Emits KnowledgeBaseReset event under _platform.kb.

DeleteByScope is a config-grade reset (bypasses tombstone soft-delete semantics). The chunks are physically gone, not soft-deleted; there's no recovery path.

Dedup: when a file with the same content-hash is uploaded again, the SDK detects it via IDataObjectStore's content-addressable layer and re-uses the existing storage blob. The document entry is new (different DocumentId), but the underlying bytes don't duplicate.

Chunk-level dedup is the vector store's responsibility — duplicate chunk text within the same scope is left for the vector store to filter (or not, depending on impl).

Scope isolation

Every KB document lives in team-{teamId}/kb-documents/. The scope filter in IRetrievalPipeline.Retrieve ensures Team A's caller cannot retrieve Team B's chunks even if they know the document IDs.

On team switch (in MultiTeam mode), the KB module's Init re-fires; the Documents / Notes / AI Context pages refetch against the new team scope. Documents from the prior team disappear; documents from the new team appear.

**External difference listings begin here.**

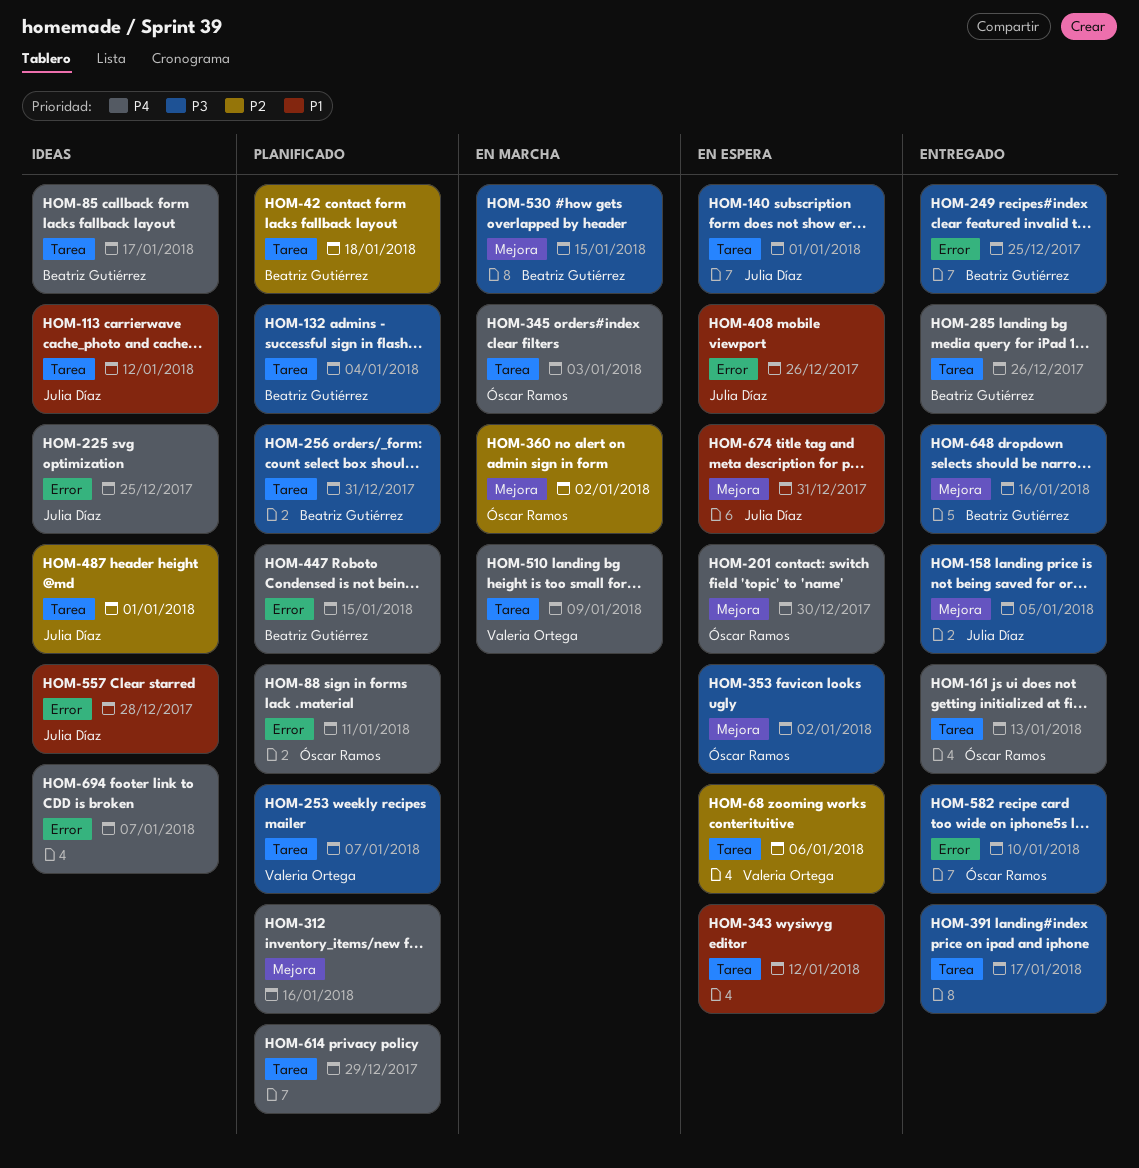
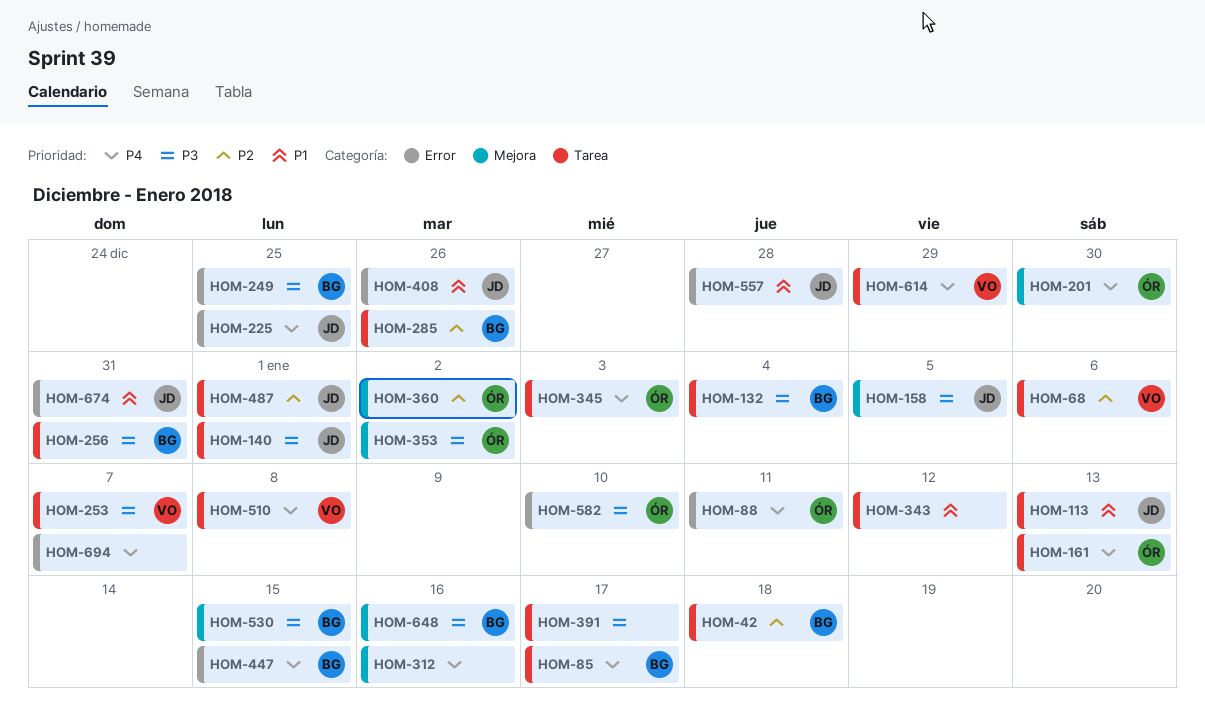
HOM-113, due: Jan 12 -> Jan 13
HOM-285, priority: P4 -> P2
HOM-510, due: Jan 9 -> Jan 8
HOM-614, owner: none -> Valeria Ortega
HOM-674, label: Mejora -> Error

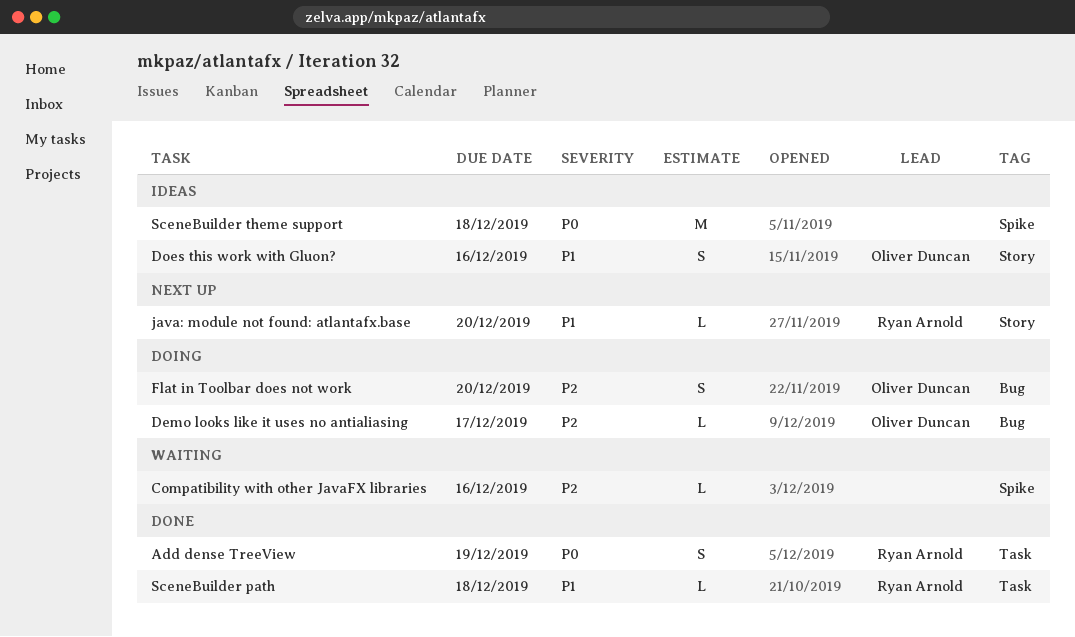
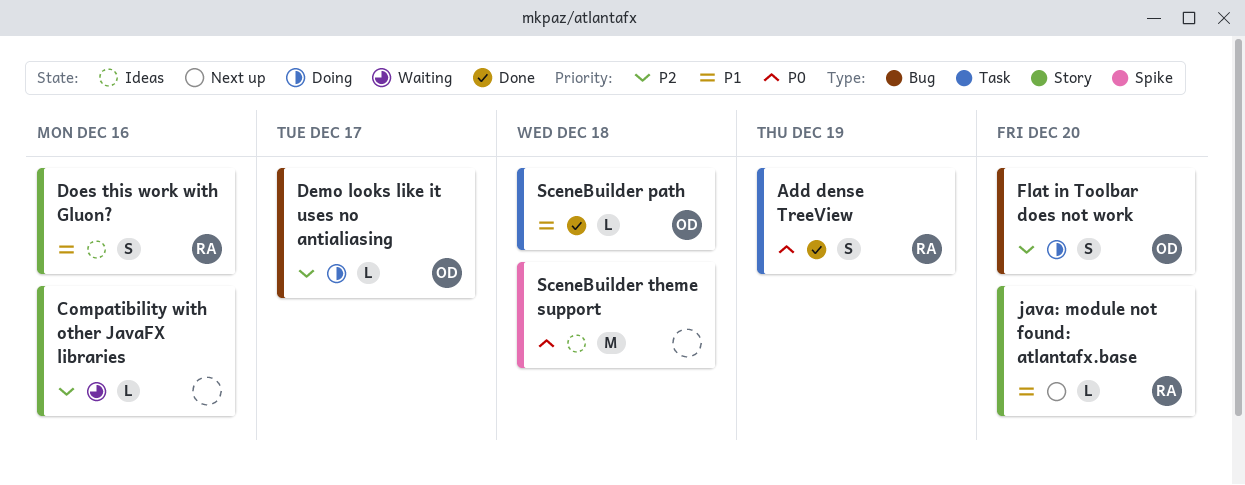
Compatibility with other JavaFX libraries, label: Spike -> Story
Does this work with Gluon?, owner: Oliver Duncan -> Ryan Arnold
SceneBuilder path, owner: Ryan Arnold -> Oliver Duncan

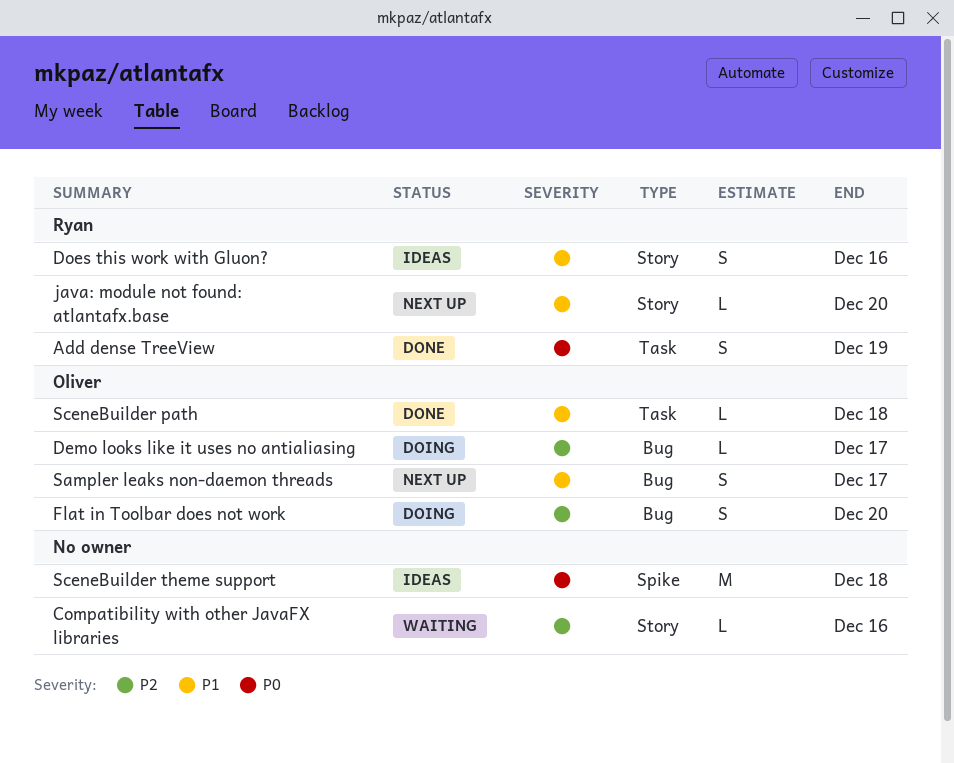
Sampler leaks non-daemon threads: none -> present

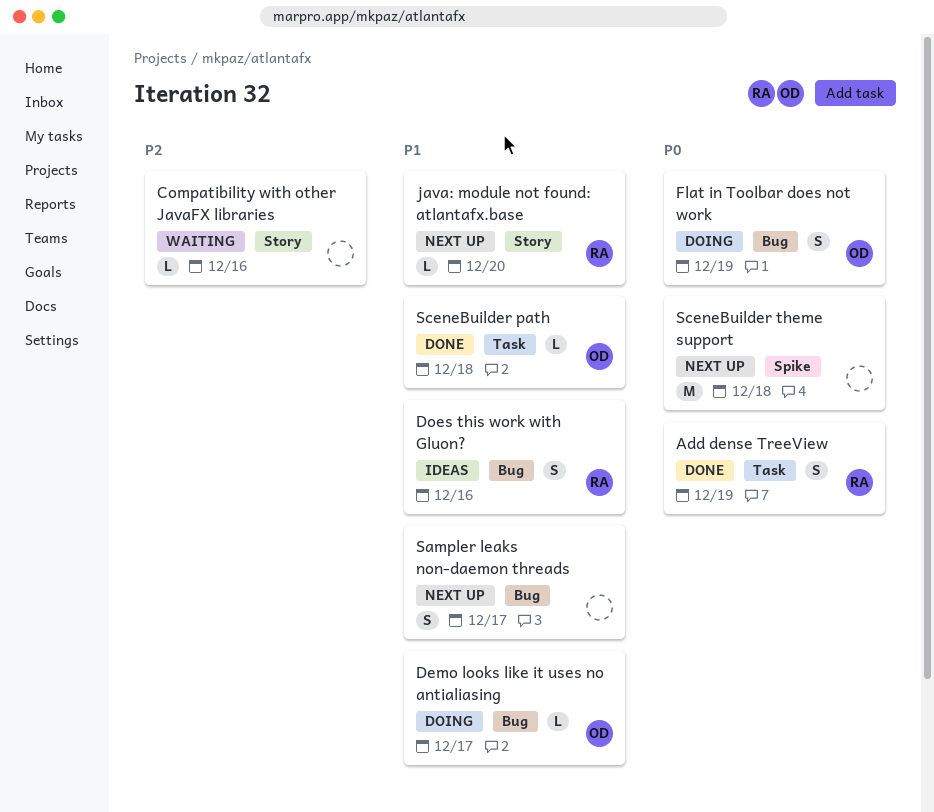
Demo looks like it uses no antialiasing, priority: P2 -> P1
Does this work with Gluon?, label: Story -> Bug
Flat in Toolbar does not work, priority: P2 -> P0
Flat in Toolbar does not work, due: Dec 20 -> Dec 19
Sampler leaks non-daemon threads, owner: Oliver -> none
SceneBuilder theme support, status: Ideas -> Next up

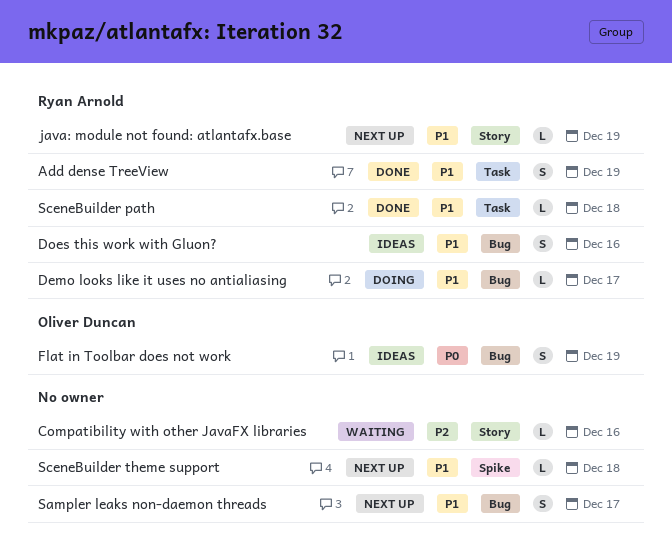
Add dense TreeView, priority: P0 -> P1
Demo looks like it uses no antialiasing, owner: Oliver Duncan -> Ryan Arnold
Flat in Toolbar does not work, status: Doing -> Ideas
java: module not found: atlantafx.base, due: Dec 20 -> Dec 19
SceneBuilder path, owner: Oliver Duncan -> Ryan Arnold
SceneBuilder theme support, priority: P0 -> P1
SceneBuilder theme support, estimate: M -> L

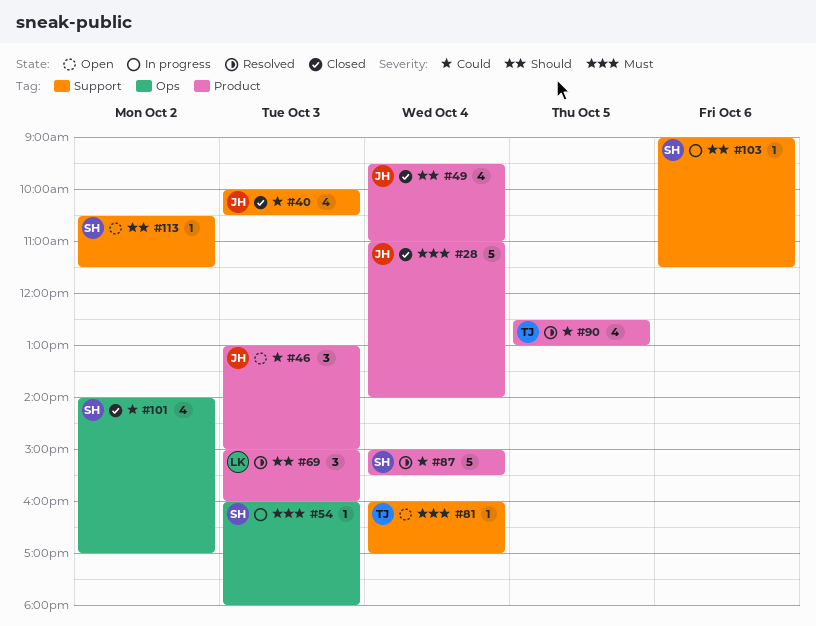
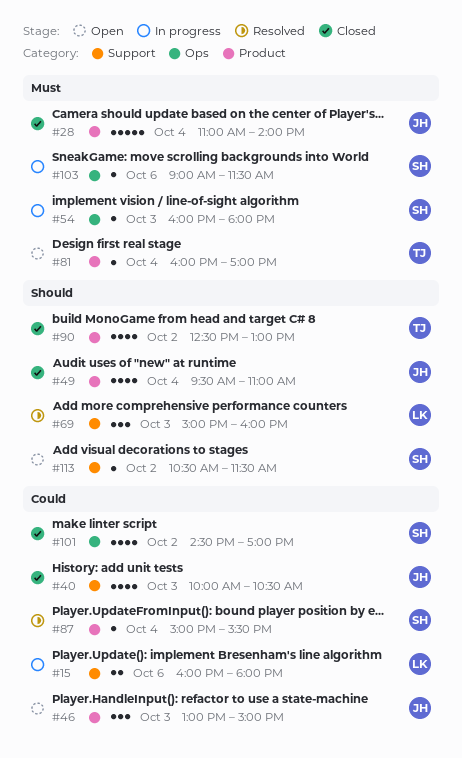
#15: none -> present
#69, label: Product -> Support
#81, label: Support -> Product
#87, estimate: 5 -> 1
#90, status: Resolved -> Closed
#90, priority: Could -> Should
#90, day: Oct 5 -> Oct 2
#101, begins: 14:00 -> 14:30
#103, priority: Should -> Must
#103, label: Support -> Ops

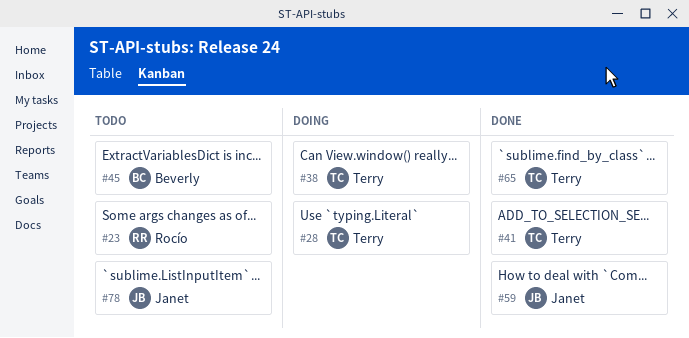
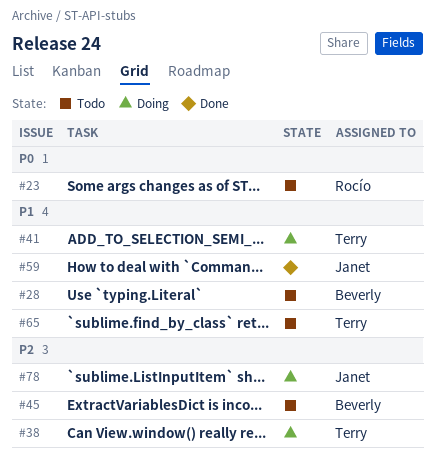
#28, status: Doing -> Todo
#28, owner: Terry -> Beverly
#41, status: Done -> Doing
#65, status: Done -> Todo
#78, status: Todo -> Doing

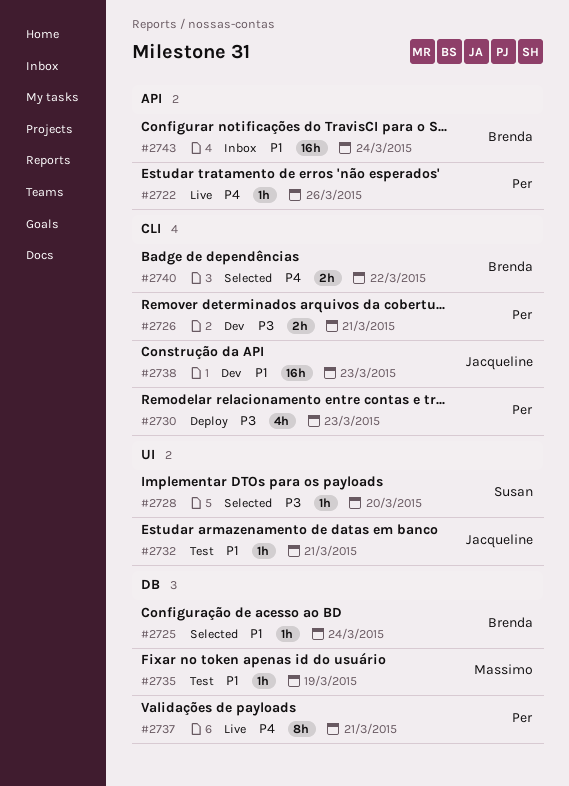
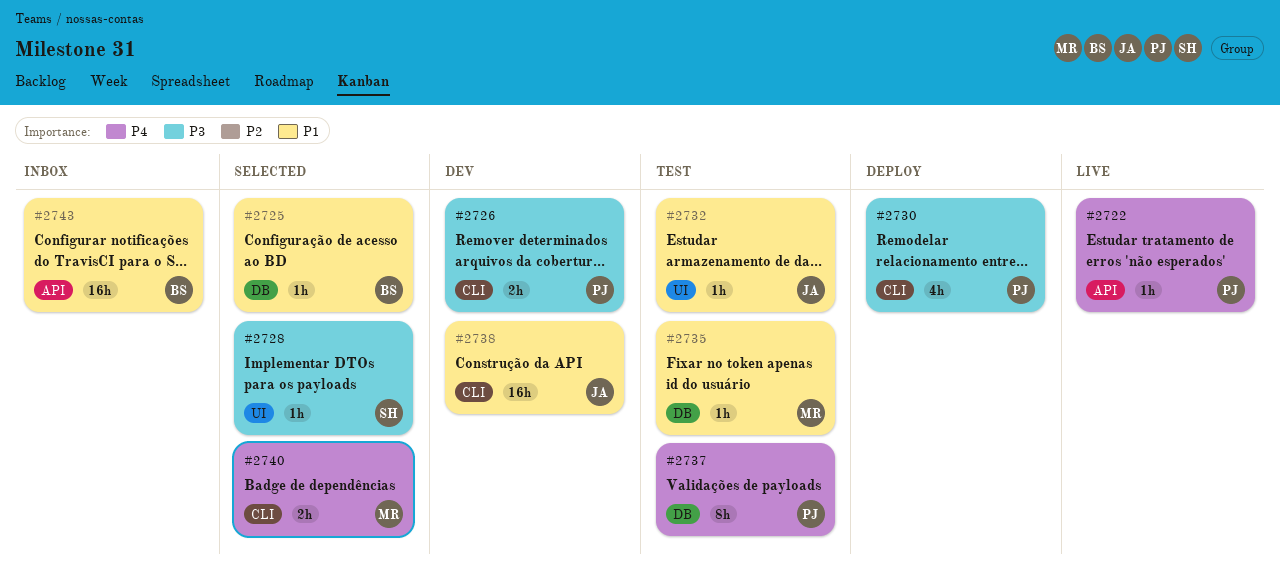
#2737, status: Live -> Test
#2740, owner: Brenda -> Massimo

The Reset KB button is scoped to the active team — no path resets across teams.

Performance

Upload throughput: bounded by extraction speed. PDFs are slowest (~1s per 10 pages with PdfPig). PPTX / DOCX / XLSX faster. CSV / TXT near-instant.
Indexing throughput: bounded by embedding-provider rate limits. Default ingestion concurrency is 2; raise via withIngestionConcurrency if your provider supports higher concurrency.
Retrieval latency: usually 50-200ms per query for in-memory vector store + cached embedding. Sparse-only or hybrid adds 30-100ms for BM25 over the same scope.
Scaling ceiling: ~50K chunks per scope before in-memory vector store slows. For larger, switch to ToolUp.VectorStores.Hnsw or a future distributed store.

What KB does NOT cover

Versioning of documents — uploading the same file twice creates two DocumentIds. There's no "this is v2 of doc X" semantics. For versioning, use IDataObjectStore directly with VersioningPolicy = Versioned.
Document-level metadata extraction — extractors extract text, not structured metadata (authors, dates, tags). For metadata-rich knowledge graphs, build a custom module.
Multimodal content — images / audio / video are not extracted. Future multimodal extension via IImageEmbedder (deferred).
Cross-document linking — chunks don't know about each other beyond the document boundary. For cross-document reasoning, the assistant uses retrieval + agent loop; the SDK has no native graph layer.

For any of these, the right shape is a custom module on top of ToolUp.RAG, replacing KB or running alongside it.